After each test Horizon View Administrator will be checked to find which Security Server has the heaviest load to perform the next test.
Criteria | Expected Result | Recovery Time |
Security Server Power Off | Desktop session disconnect, then manual reconnect | 40 seconds |
Security Server Shut Down | Desktop session disconnect, then manual reconnect | 40 seconds |
Connection Server Power Off | Desktop session disconnect, then manual reconnect | 40 seconds |
Connection Server Shut Down | Desktop session disconnect, then manual reconnect | 40 seconds |
NetScaler VPX-Express Power Off | Desktop session disconnect, then manual reconnect | 60 seconds |
NetScaler VPX-Express Shut Down | Desktop session disconnect, then manual reconnect | 60 seconds |
External Failure Scenario Actual Results
Criteria | Actual Result | Recovery Time |
Security Server Power Off | Desktop session disconnected after 14 seconds, manual reconnect | 52 seconds to be logged back into desktop |
Security Server Shut Down | Desktop session disconnected after 12 seconds, manual reconnect | 55 seconds to be logged back into desktop |
Connection Server Power Off | Desktop session disconnected after 19 seconds, manual reconnect 109 seconds reconnected, black desktop background. Timeout message 134 seconds. Second reconnect, 252 seconds reconnected, black desktop background. Timeout message 283 seconds. | Loop via View Client. Can connect via Blast (HTML5) to desktop. |
Connection Server Shut Down | Desktop session disconnected after 24 seconds, manual reconnect 118 seconds reconnected, black desktop background. Timeout message 141 seconds. Second manual reconnect, 276 seconds reconnected, black desktop background. Timeout message 301 seconds. | Loop via View Client. Can connect via Blast (HTML5) to desktop. |
NetScaler VPX-Express Power Off | Desktop session disconnected after 4 seconds, manual reconnect | 39 seconds to be logged back into desktop. |
NetScaler VPX-Express Shut Down | Desktop session disconnected after 19 seconds, manual reconnect | 57 seconds to be logged back into desktop. |
When a View Client connects externally, the NetScaler VPX passes traffic to the least loaded Security Server. Remember a Security Server is bound to a single Connection Server and that ALL traffic is proxied via the Security Server.

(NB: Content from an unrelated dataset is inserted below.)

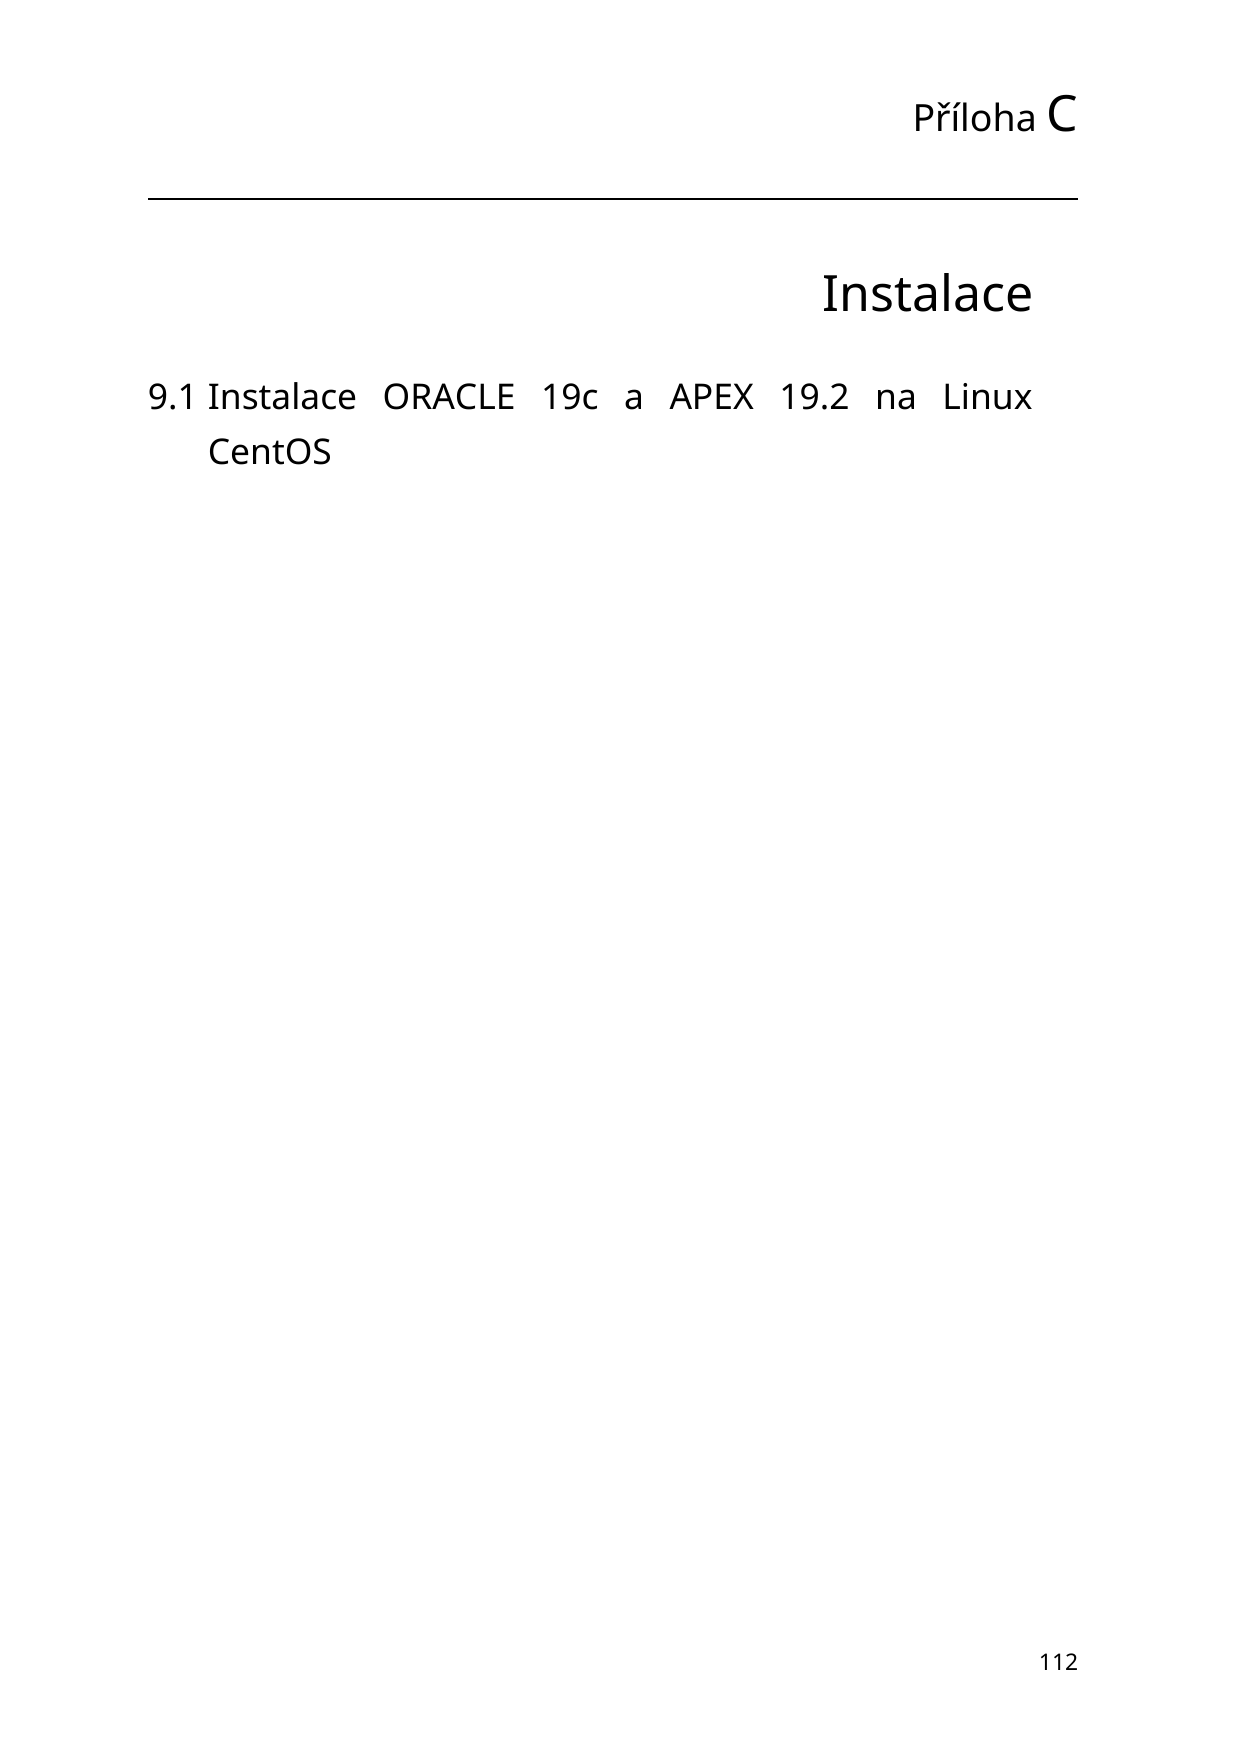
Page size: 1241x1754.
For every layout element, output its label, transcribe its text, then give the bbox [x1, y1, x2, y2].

When first Security Server fails you are disconnected (as expected). When the View Client is launched again the NetScaler VPX routes traffic via the secondary Security Server and the secondary Connection Server.
- Everything OK NetScaler > Security Server 01 > Connection Server 01 > Desktop
- Failed Security Server NetScaler > Security Server 01 > No Access To Connection Server 01
- Reconnect NetScaler > Security Server 02 > Connection Server 02 > Desktop
What I found most interesting was the Connection Server failures. In this scenario, the Security Servers are up and a Connection Server goes down.
Trying to reconnect to via the View Client, enables you to authenticate successfully, but you receive a ‘black desktop screen’ and then a connection time out.
Looking at the connection status of the NetScaler VPX-Express services, only the HTTPS SSL Bridge to 443 on Security Server 01 is down and the rest of the services are up.
When the NetScaler VPX polls the Security Server on 443 HTTPS, 4172 TCP and 4172 UDP it sees that the PCoIP services on 4172 are up and tries to reconnect back to the original TCP session, due to the fact that our Persistency Group is Source IP and that we are connecting back over the same ports.
Connecting via Blast HTTPS 8443 works, I imagine this is due to a new TCP connection being established to Security Server02, which in turn connects via Connection Server 02 which is up.
Disconnecting from the Blast Desktop, I was able to reconnect to my desktop using View Client.
Final Word
Hopefully this post has gone someway to helping you understand the failure scenarios . Knowing what to expect is key as it allows you to set expectations to both the business and users.